Hey Stu-n, nice to see you here again. Yup Being Human is absolutely what Torchwood isn't. Grown up, dark, sassy, smart, funny, sexy (without an overeliance on sex - LOTS OF SEX DOES NOT EQUAL GROWN UP TV, RUSSELL) etc etc. Having not seen Ultraviolet I don't mind if Herrick's plot is the same - does it actually matter do you think? Or is this sufficiently different? (I'd kind of go with the Shakespeare stole plots all the time argument and say it probably doesn't if Being Human has come up with something new).

And on the basis of that argument Expat mum, even though I haven't seen Ultraviolet and am probably talking tosh, I'd still say watch Being Human cos it rocks.

Kate said...

I'm so SO glad that you blogged about this when it started, I've been glued to it every week.

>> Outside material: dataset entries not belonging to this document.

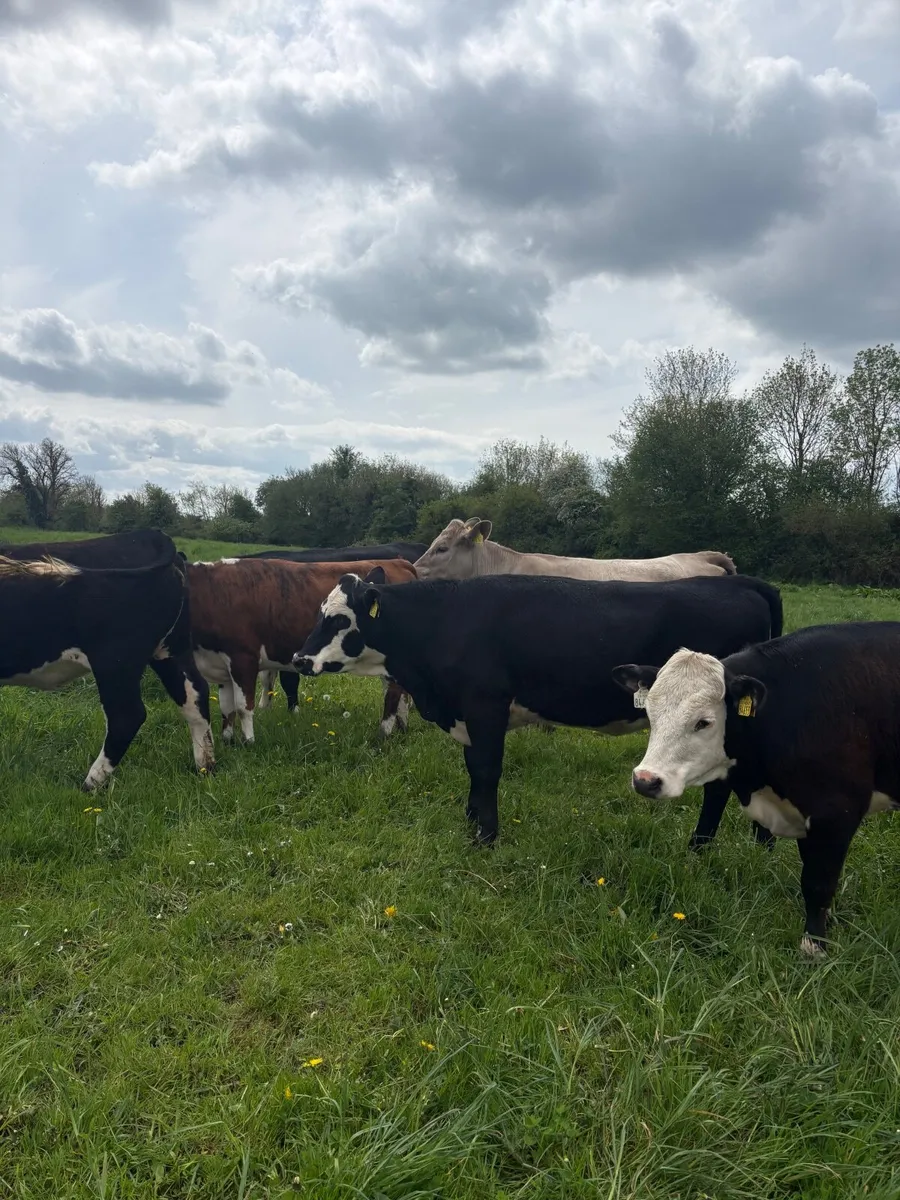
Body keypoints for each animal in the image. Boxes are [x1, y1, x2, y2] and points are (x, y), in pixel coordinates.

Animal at [0, 532, 214, 789]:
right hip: (171, 650)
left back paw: (91, 783)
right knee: (194, 696)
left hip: (115, 662)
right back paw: (205, 766)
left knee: (127, 715)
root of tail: (149, 535)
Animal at [185, 557, 418, 744]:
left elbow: (243, 706)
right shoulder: (220, 665)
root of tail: (398, 562)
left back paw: (385, 733)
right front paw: (227, 740)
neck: (212, 593)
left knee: (393, 693)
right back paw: (401, 727)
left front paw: (248, 742)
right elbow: (227, 708)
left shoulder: (243, 659)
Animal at [293, 572, 782, 846]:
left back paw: (701, 847)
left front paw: (485, 838)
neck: (444, 621)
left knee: (719, 788)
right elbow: (473, 768)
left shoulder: (485, 706)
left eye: (340, 619)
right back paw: (760, 844)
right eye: (317, 612)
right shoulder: (470, 716)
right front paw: (471, 821)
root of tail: (744, 582)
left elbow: (486, 770)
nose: (299, 659)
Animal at [612, 622, 900, 956]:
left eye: (704, 722)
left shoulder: (837, 812)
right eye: (651, 712)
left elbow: (817, 882)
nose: (646, 780)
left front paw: (814, 945)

I loved that 80's ghost (although his name has vanished from my brain). But every time he kept talking about a band or a song and Annie just looked blank I'd end up actually saying "You died before she was born you wassock" and therefore getting sarky looks from my other half.

The best best thing... when he talked about the ghost he knew who "haunted the VIP toilets at Leyton Orient" - being an Orient fan I was highly amused. (and having been to the ground I'm pretty sure there are no VIP toilets, shame).

Jane Henry said...

The ghost's called Gilbert, Kate. (I had to look that up though!). It did make me feel very old that he was frozen in the time of my youth, but otoh, it meant that episode in particular was full of songs I liked. I meant to talk about music in Being Human, but got a bit carried away with everything else, so am saving that for another post...

Anonymous said...

I don't think it matters at all. Every other detail about the series is so different that what the vamps are planning is purely incidental. There isn't even that much similarity between Being Human vampires and Ultraviolet Code Vs, and we're approaching the situations from completely different angles.

Jane Henry said...

Thanks for that comprehensive explanation, Stu-n. My gut instinct is creatively everyone takes the same ideas all the time and does different things with them, so even where there are overlaps they shouldn't really matter. I'm convinced there is a creative ether, which we all tap into and come up with the same ideas from time to time. It's what we all do with them that makes things different.

Anonymous said...

Alan 'Watchmen' Moore used to call it 'Ideaspace'.

Jane Henry said...

Ooh I like that Stu-n. Am looking forward to Watchmen, though have to fess up I've never read it. But have a friend who used to run a comic book eons ago and he knows Dave Gibbons quite well and he's raved about Watchmen for years.

Anonymous said...

I know Dave G slightly — a friend runs an annual panel game with him at the Bristol Comics Festival — and he's chuffed to little bits about the film.

The film isn't going to be the book; it can't be. There's too much subtext and background, along with multiple storylines. But I'm looking forward to seeing the film, and I bet the DVD Special Edition will be something to see.